3. Seberkas Cahaya

1.2K 120 36
                                    

Author's playlist:
Lost in the Desert

───¤¤¤───
قراءة سعيدة
Selamat membaca
───¤¤¤───

Sebuah pedati dengan bahara berupa keranjang-keranjang ara dan kurma, bentangan kulit hewan dan gulungan kertas berhenti, di mana aku menariknya demi mengganti jubah kain. Seperti yang sudah aku duga, ia bukanlah tuan saudagar pemilik barang dagangan ini, melainkan seorang tangan kanan dari tuannya di lembah Sungai Nil, nun jauh di sana. Seorang saudagar kaya biasanya tak akan ikut bermaherat dan memilih mengupah pekerjanya.

Tidak pernah terbesit barang sebentar pun andaikata aku membelakangi Babilonia, hingga sejauh ini. Sudah dua malam sejak aku keluar dari gerbang, belum sekalipun aku tertidur. Ketika pasukan pengakap itu tiba, mereka hanya melihat-lihat tanpa mengusut, bahkan tanpa bercakap, lalu pergi. Tidak berarti mereka tidak akan kembali.

Dan demikian hari pertama dilalui.

"Kita akan singgah sebentar di Desa Kirru kemudian ke Sippar."

Teriknya hari, seolang langit disinari dua mentari, tetes peluh merayapi kulit punggung seperti seekor lipan dan tenggorokan kering bagai padang pasir itu sendiri. Dan Kirru, sebuah tamadun yang lebih kecil dari Babilonia, tetapi ramai bukan main. Manusia menyemut di mana-mana; pasar, kolam-kolam, bahkan ada gulat di jalanan. Serapah buruk nan busuk keluar memanaskan adu badan yang kian kalut. Orang mukhlis tidak akan ditemukan di Kirru, kecuali ia pasti menyendiri.

Tudung kepala turun hingga hidung, demi menyelimpat wajah, dan mencari tukang kuda agar selekas mungkin aku keluar dari sini. Pening sudah kepala, imbas matahari dan riuh manusia tak beradab yang menyongsong korban di kancah gulat.

Akibat tak awas, tak sadar aku telah menabrak bahu seseorang. Ugh! Terasa seperti beradu dengan tembok. Salahku, karena seharusnya tetap siaga di setiap embusan napas, tetapi tahu-tahu dicekal hastaku olehnya; yang tadi bertubrukan denganku. Tangan sudah menjawat gagang pisau rampasan di Babilonia tapi ia keburu menangkisnya. Sungguh tangkas dia.

"Ikut aku!"

Orang itu cepat sekali berbalik. Aku terseretnya hingga ke lorong di bawah bayang-bayang dinding. Bahu lebar bergerak seiring langkah seribu, timbul tenggelam di antara manusia. Kemudian ia berhenti dan tampaklah mukanya.

Aku tidak yakin, tetapi awaknya tak asing; sepasang ain berkilau laksana gemintang, wajah terang di bawah sinaran dan suara dan syahdu—adikarya dari Sang Khaliq, sepatah kenangan di masa kanak-kanak waktu itu.

Dia, yang dahulu bersujud pada ketiadaan.

Dalam sececah waktu, telah lewat denyut mahajana yang tak kenal adab itu. Lelaki berbadan tegap itu merasuk ke jalan yang hening. Begitu lajak dan langkas, hingga berkali-kali hilang bayang-bayangnya sebelum akhirnya ia berhenti.

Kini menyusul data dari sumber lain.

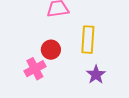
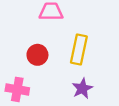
pink cross: (35, 69) -> (17, 89), moved, turned 30

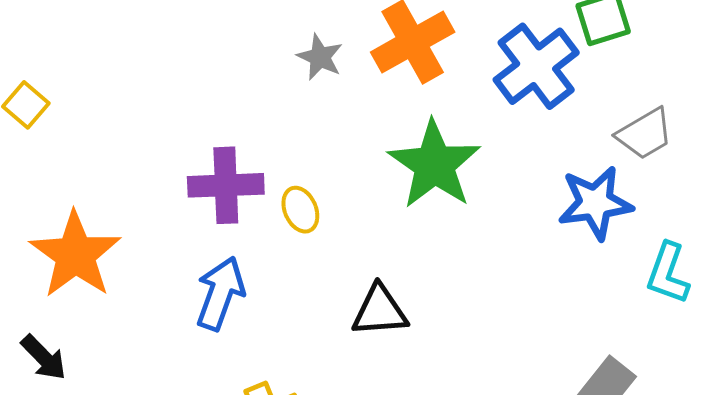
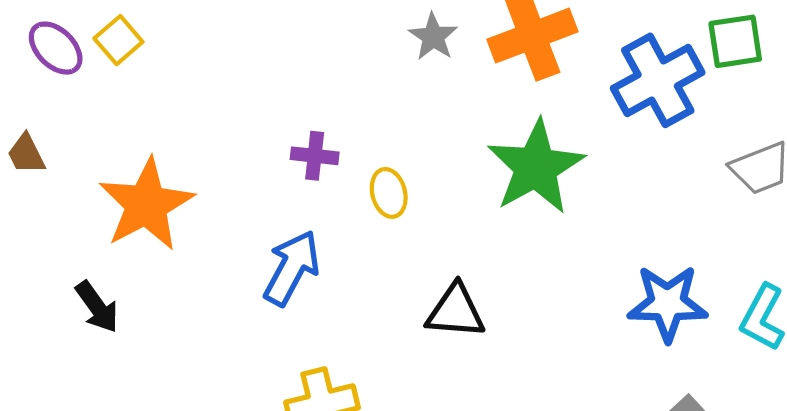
purple cross: (226, 185) -> (315, 156), size x0.6
blue star: (595, 203) -> (668, 303), moved

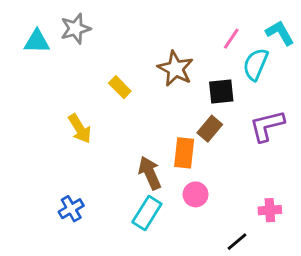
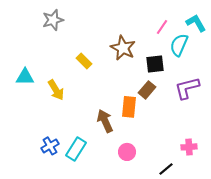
cyan triangle: (37, 41) -> (25, 77), moved
pink circle: (196, 194) -> (127, 152), moved
cyan rectangle: (147, 213) -> (76, 149), moved

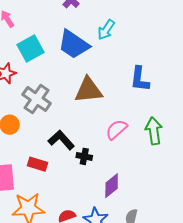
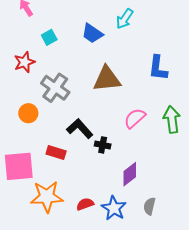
blue trapezoid: (74, 44) -> (92, 33), size x0.7
cyan square: (30, 49) -> (49, 37), size x0.6

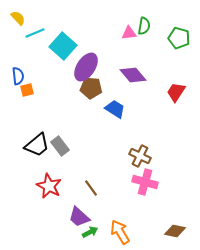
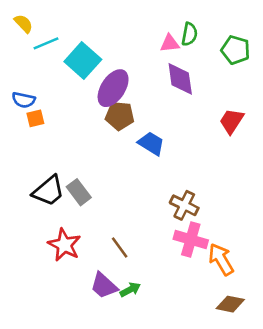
purple diamond: (133, 75) -> (180, 79), moved, turned 32
blue semicircle: (18, 76) -> (24, 100), turned 108
green arrow: (90, 232) -> (130, 290), moved
orange arrow: (120, 232) -> (221, 259), moved

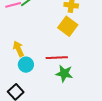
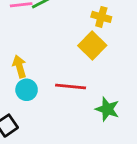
green star: (64, 73) -> (107, 109), moved

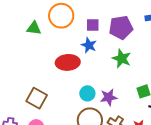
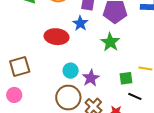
purple star: (109, 97) -> (91, 78), turned -30
brown square: (37, 98) -> (20, 66), turned 35

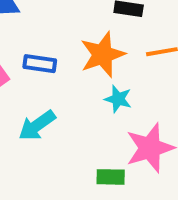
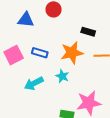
cyan star: (118, 99) -> (62, 76), moved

"Kabar baru dari Babilonia; Nir-Seka yang lancang telah mencungkil mata Enlil dan mencuri harta milik imam."

Turun kata-katanya, seiring dengan gerak tangan yang menyuguhkan surai emas berlinang pendar laksana sang baskara sendiri. Benar, dia yang dahulu memulangkan aku, seorang anak yang kala itu terpasah di jalanan Babilonia. Alangkah jenakanya suratan takdir.

Aku menyanggah, "Demi Dia yang menjawat nyawaku, aku tidak mengerti maksudmu."

"Celakalah engkau, Seka! Seorang pelebaya diperintah untuk menebas lehermu. Mata beliungnya telah diasah, perintah telah dilayangkan dan kau masih berkeliaran di sini? Celakalah!"

"Dapatkah engkau menerangkannya?" tanyaku separuh membentak.

Akan tetapi ia menarik tanganku, mengenggamnya seakan ia murka. Diseretnya aku menuju gerbang Kirru di sisi lain yang baru saja terdengar pekik perintah untuk ditutup.